妖魔03(R)〜星霜〜

その後、足にナイフを生成して蹴りにかかります。

「早漏並の速さアルなあ」

それを簡単に避け、挟んでいた針を私の肩に投げつけました。

前しか見ていなかった私は避けきれず、肩に刺さります。

「があああああ!」

私は、痛みのあまりに跪きます。

「アチシはお前に楽しみを奪われて、これでストレスを解消するしかないアル」

上着を着る事無く、ベッドの上に座りました。

「何故、知っていて、持国の元へ返せというような事を言ったんですか?」

「今の状況で守れるのは、持国だけアル。決して、お前じゃないアルよ」

「あなたは、強いじゃないですか」

「お前、随分と面白みのない事をいうようになったアルなあ」

耳をほじりながら、半眼で見下ろします。

「何?」

「まあ、お前は負けたアルよ。
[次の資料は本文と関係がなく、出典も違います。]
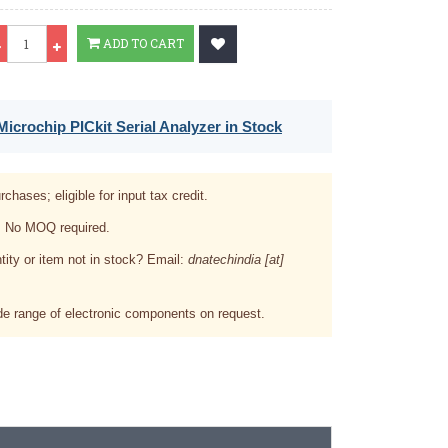
Qty
ADD TO CART
icrochip PICkit Serial Analyzer in Stock
rchases; eligible for input tax credit.
. No MOQ required.
tity or item not in stock? Email:
dnatechindia [at]
e range of electronic components on request.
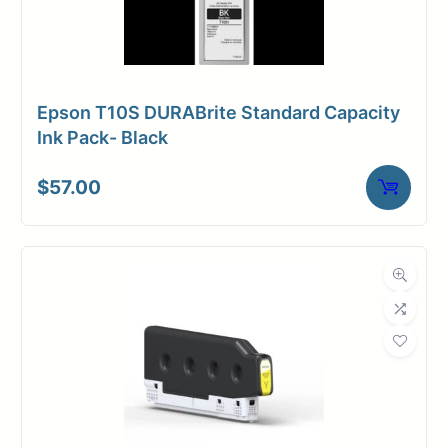
Epson T10S DURABrite Standard Capacity
Ink Pack- Black
$
57.00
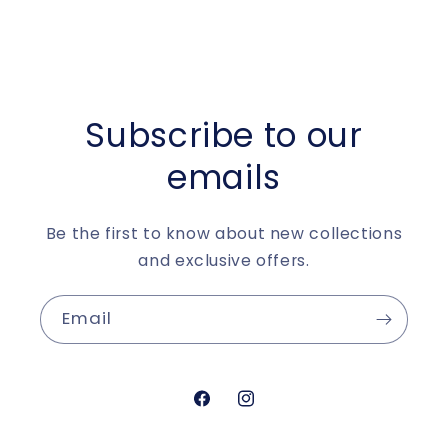
Subscribe to our
emails
Be the first to know about new collections
and exclusive offers.
Email
https://www.facebook.com/aur
https://www.instagram.c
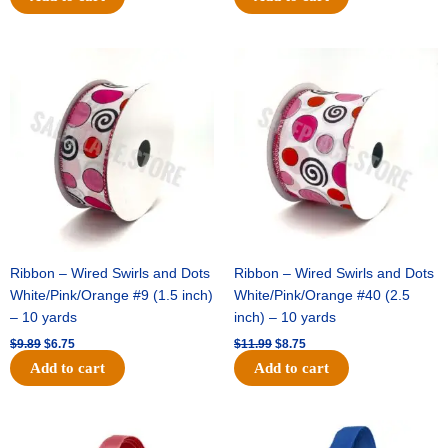
Original
Current
Original
Current
price
price
price
price
was:
is:
was:
is:
$9.89.
$6.75.
$11.99.
$8.75.
Ribbon – Wired Swirls and Dots
Ribbon – Wired Swirls and Dots
White/Pink/Orange #9 (1.5 inch)
White/Pink/Orange #40 (2.5
– 10 yards
inch) – 10 yards
$
9.89
$
6.75
$
11.99
$
8.75
Add to cart
Add to cart
Original
Current
Original
Current
price
price
price
price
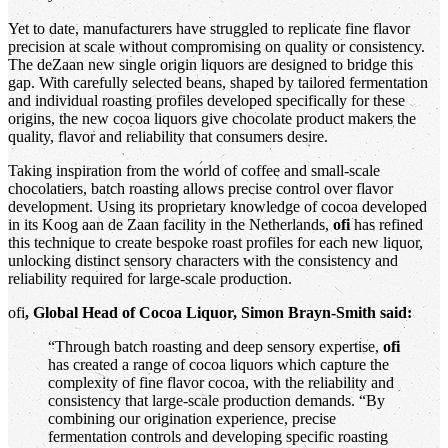
Yet to date, manufacturers have struggled to replicate fine flavor
precision at scale without compromising on quality or consistency.
The deZaan new single origin liquors are designed to bridge this
gap. With carefully selected beans, shaped by tailored fermentation
and individual roasting profiles developed specifically for these
origins, the new cocoa liquors give chocolate product makers the
quality, flavor and reliability that consumers desire.
Taking inspiration from the world of coffee and small-scale
chocolatiers, batch roasting allows precise control over flavor
development. Using its proprietary knowledge of cocoa developed
in its Koog aan de Zaan facility in the Netherlands,
ofi
has refined
this technique to create bespoke roast profiles for each new liquor,
unlocking distinct sensory characters with the consistency and
reliability required for large-scale production.
ofi
, Global Head of Cocoa Liquor, Simon Brayn-Smith said:
“Through batch roasting and deep sensory expertise,
ofi
has created a range of cocoa liquors which capture the
complexity of fine flavor cocoa, with the reliability and
consistency that large-scale production demands. “By
combining our origination experience, precise
fermentation controls and developing specific roasting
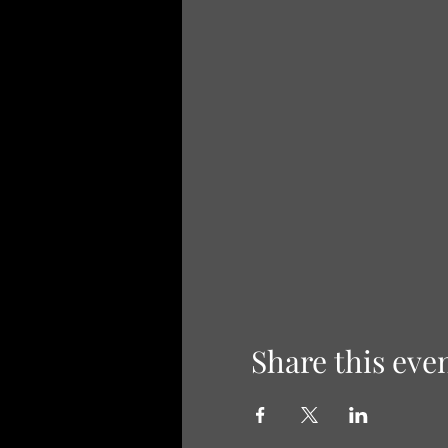
Share this eve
そして、幼女は持国の元に戻ったアル」

リンゴをかじりながら、外の様子を伺います。

「その代わり、お前は楽しい事が出来るようになったアル」

「楽しくなど、ありません」

「何を言ってるアル。お前はそれで、外に出てDT卒業アルよ」

そう、私には物を作り出すという力がありました。

私が金についての質を知る事ができれば、外の世界に出られるのです。

「ミス広目。すまないが、治療を施してもらえないか?」

「面倒アルなあ。でも、アチシの子宮を少しでも振るわせた礼くらいはしてやるアルよ」

跪いている私に、どこから取り出したのか解らない注射を打ちました。

私は急速に眠くなり、意識の奥へと落ちていきました。